**Problem description:**
Print every line of text in the records below word for word, leaving out the pictures.

Records from a dataset:
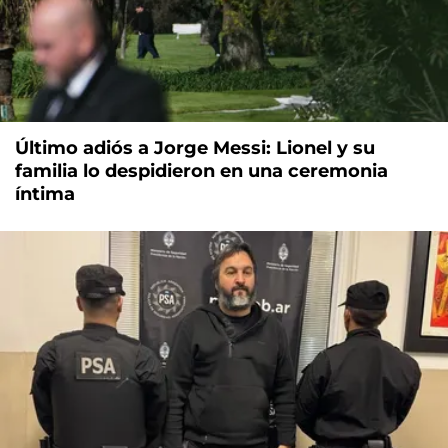
Último adiós a Jorge Messi: Lionel y su
familia lo despidieron en una ceremonia
íntima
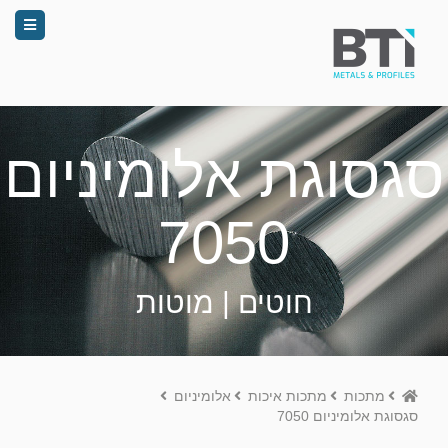
סגסוגת אלומיניום
7050
חוטים | מוטות
Home
מתכות
מתכות איכות
אלומיניום
סגסוגת אלומיניום 7050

**Output of the task:**
Último adiós a Jorge Messi: Lionel y su
familia lo despidieron en una ceremonia
íntima
סגסוגת אלומיניום
7050
חוטים | מוטות
Home
מתכות
מתכות איכות
אלומיניום
סגסוגת אלומיניום 7050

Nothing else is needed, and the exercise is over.